I've just tried cleaning my set, but even 50% bleach solution hasn't cleared the algae. I can't find a flexible/small enough pipe cleaner either. Also, one end of the intake is more or less sealed. Might be trying Milton Fluid next...

Anyone else got a set the know how to clean well?

Tom


----------



## GreenNeedle (13 Sep 2008)

There is an eheim brush that is on a flexible nylon cord which you can pull through.

With regard the sealed end, I use 100% bleach solution and then leave the sealed end sitting in it for half an hour, then rinse thoroughly and sit it in some dechlor for half an hour.  Another rinse and then into the tank.

AC


----------



## Mark Evans (13 Sep 2008)

hydrogen peroxide dude will rid anything of anything!    THE green machine sell it.

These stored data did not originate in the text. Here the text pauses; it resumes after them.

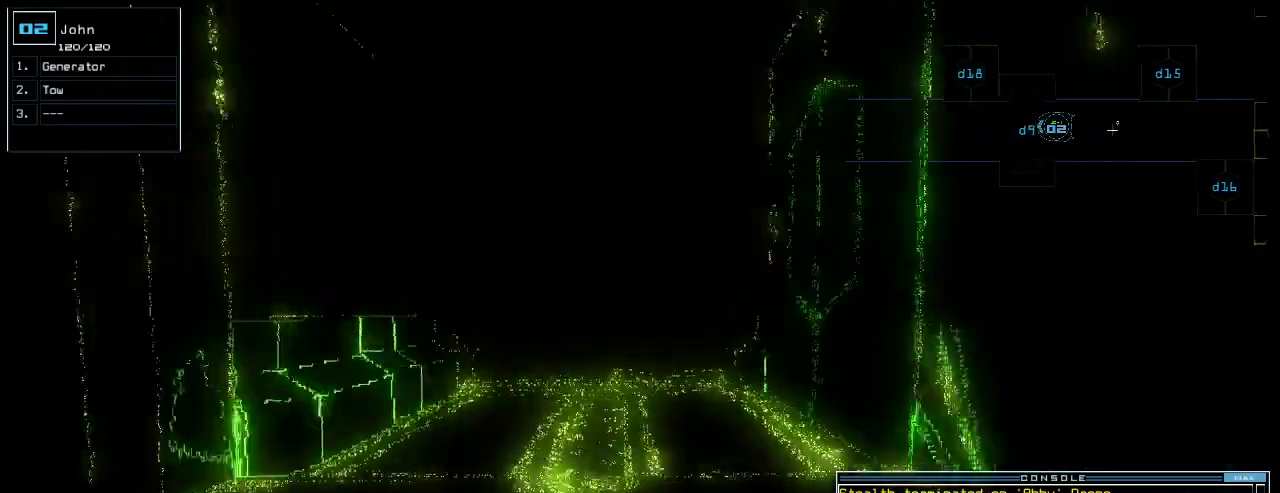
Gameplay with keyboard; each line is a JSON object with the keys held at the frame after it. "events" lists presses ("down") and releases ("up") of ".", "0", "1", "2", "3", "4", "5", "6", "7", "8", "9", "a", "b", "backspace", "c", "caps_lock", "comma", "ctrl_l", "ctrl_r", "d", "down", "e", "equals", "escape", "f", "f1", "g", "h", "i", "j", "k", "l", "left", "m", "minus", "n", "o", "p", "q", "quote", "r", "return", "right", "s", "semicolon", "shift_l", "shift_r", "space", "t", "tab", "tilde", "u", "up", "v", "w", "x", "y" and "z" between this image and that frame as [ms after this image, input, new state], when the widget could be followed in between. No other keys are recorded. Mouse input is not recorded.
{"keys": ["up"], "events": []}
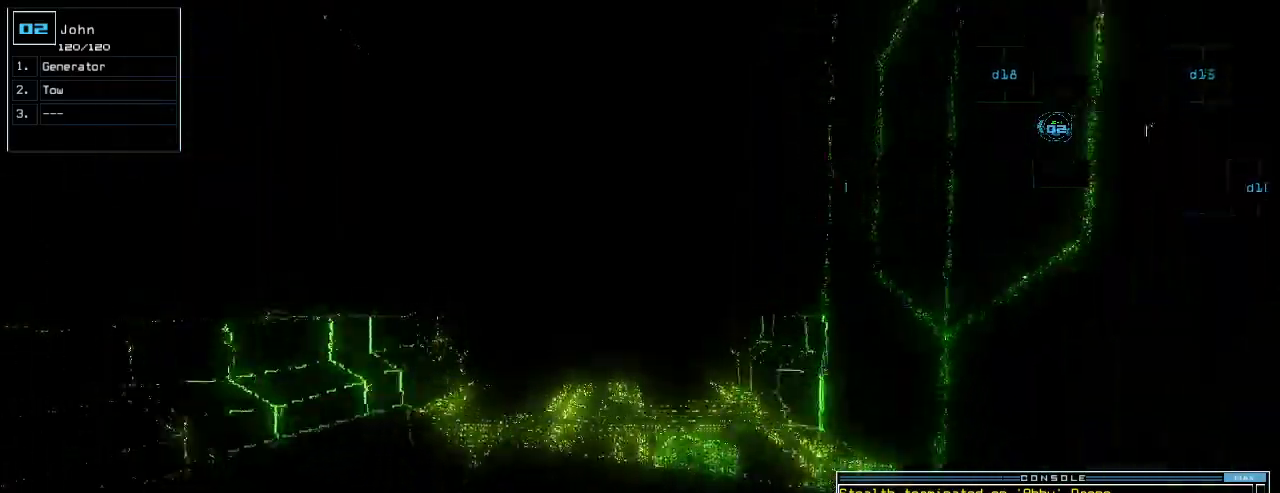
{"keys": ["up"], "events": []}
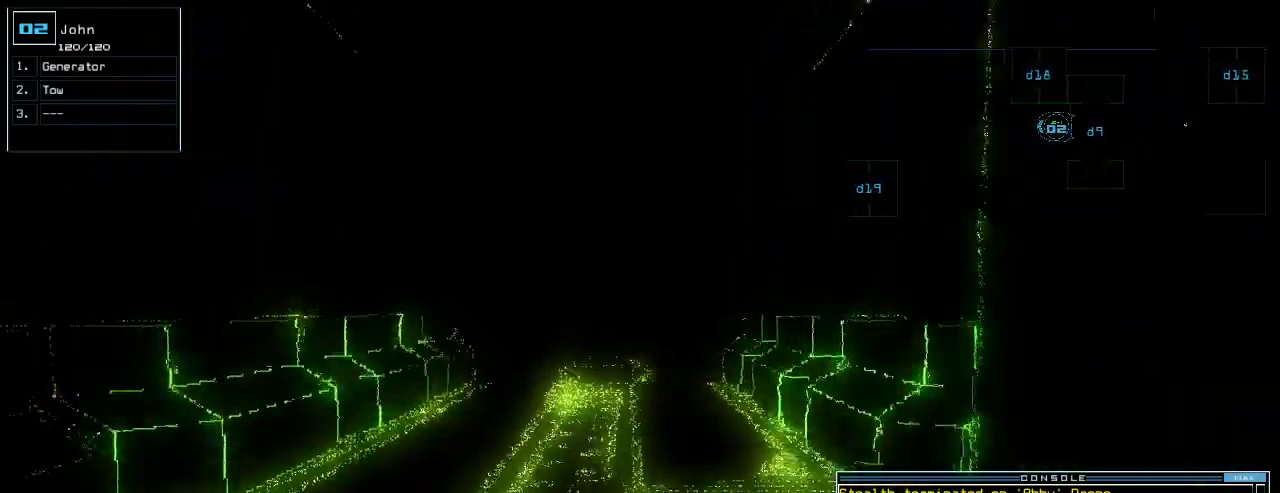
{"keys": ["up"], "events": []}
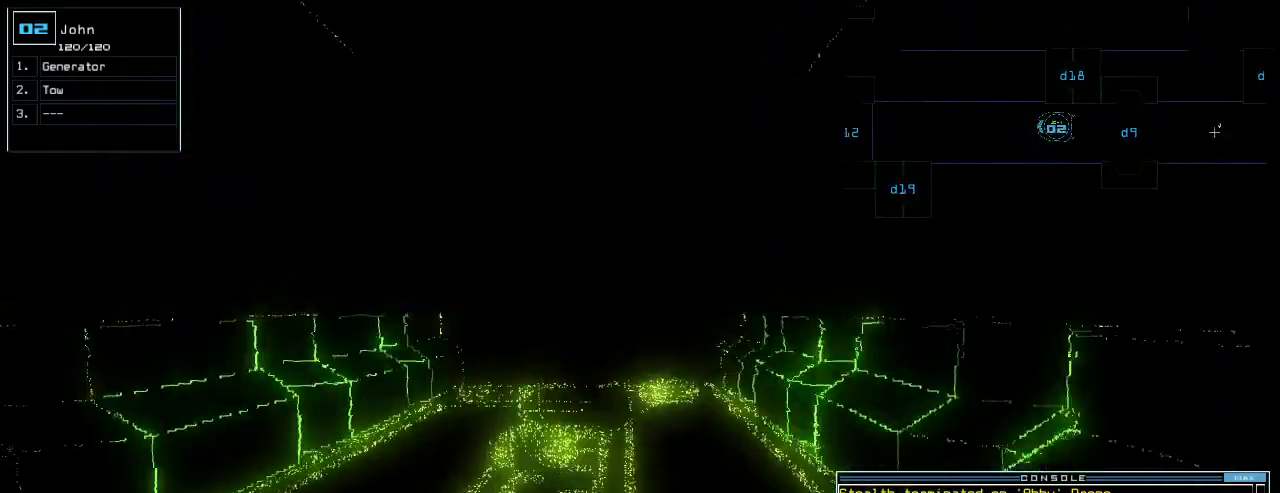
{"keys": [], "events": [[60, "up", "up"], [80, "space", "down"], [120, "space", "up"]]}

works a treat on my kit. like supercoley1 mention a nylon brush will help.


----------



## Garuf (13 Sep 2008)

I had that set and I used the marina brush without issue to clean them. Bleach I found didn't clear algae anywhere near as well as vinegar did. Well worth a try.


----------



## The Green Machine (14 Sep 2008)

Saintly is right peeps H2O2 or Hydrogen Peroxide will clean as clean as driven snow and any residue simply turns to harmless oxygen after a short spell in water.
Compared to H2O2 everything else is just bleach.
We will add it to our website this week and it is Â£12.00 per litre which, as it is used diluted, lasts a long time.


----------



## Voo (16 Sep 2008)

Just wondering, what do you use as an inlet / outlet whilst cleaning them?
i'm assuming you need to leave them to soak in the bleach / H2O2.

If i fitted the reqular plastic inlet/outlet it would loosen the pipe that fits over them.


----------



## The Green Machine (16 Sep 2008)

That is where having some spare kit comes in handy, a pain we know, but extremely usefull.


----------



## Dan Crawford (16 Sep 2008)

I have the same set as you and the Marina brushes work a treat with just water. With the large set with the "bubble" on the inlet, the eheim cleaner that was suggested doesn't work, i bought it thinking that it would work a treat but nope! What i di is clean it normally with water and the Marina brushes, then soak the "bubble" in a cup of 100% bleach. Always works well for me anyway. (i do it about twice a month)


----------